-------- Estratto del testo

UN PROGETTO UMANISTICO
Successivamente, nel 2003, con l’acquisto della nostra casa in campagna, ho cominciato a lavorare i miei campi con Julka per arare, passare l’erpice, seminare, falciare, rastrellare e trasportare il fieno. Essendo anche appassionato di vecchi attrezzi, ho cominciato a organizzare una raccolta di attrezzi tradizionali in modo per creare un percorso logico di strumenti per ogni tipo di lavoro. Ho fondato, poi, un’Associazione Natura Cavalli e Carrozze per divulgare il saper fare i lavori nei campi con i cavalli, per organizzare dimostrazione di lavori agricoli, per promuovere feste attorno al cavallo attaccato e creare un museo didattico con gli attrezzi raccolti. Io e Paolo siamo andati avanti con il nostro ideale di praticare un’agricoltura umanistica, in cui si reintroduce la manualità, la fatica e anche il lavoro con gli animali, ovviamente nel loro assoluto rispetto. Vogliamo condividere questa esperienza con i più giovani, che chiedono e desiderano uno sviluppo futuro diverso di quello a cui siamo abituati da 50 anni: per i giovani agricoltori che si mettono in gioco noi siamo presenti per accompagnarli. Con questo spirito nel 2017 l’Associazione Natura Cavalli e Carrozze organizzava un convegno ospitato nell’azienda vitivinicola Jermann a Dolegno del Collio, intitolato: Il Cavallo la Terra e l’Uomo con partner tecnici.

----------------

• [Cosa serve]: Per favore, indica il titolo del convegno organizzato nel 2017, secondo il brano sul progetto umanistico.

-------- Materiale raccolto

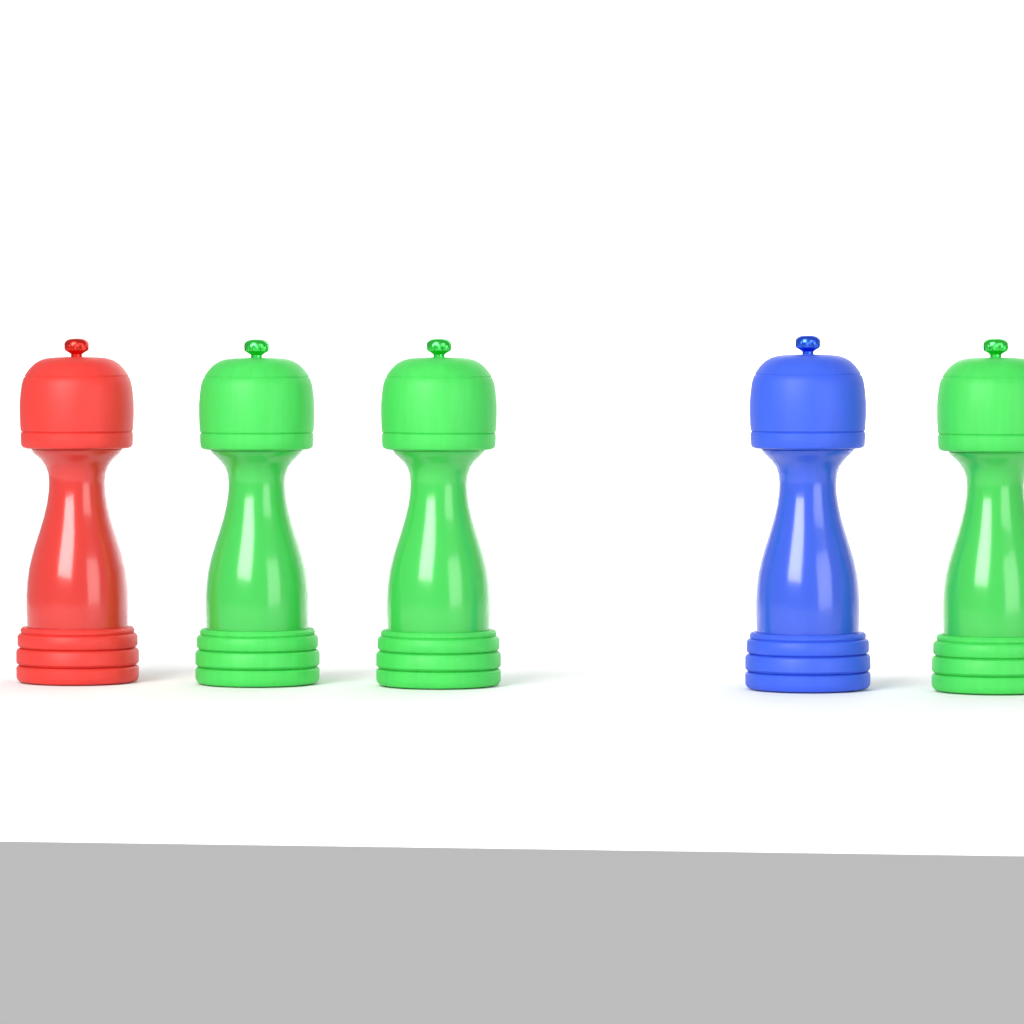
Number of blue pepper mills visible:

----------------

• [Problema risolto]: Il Cavallo la Terra e l'Uomo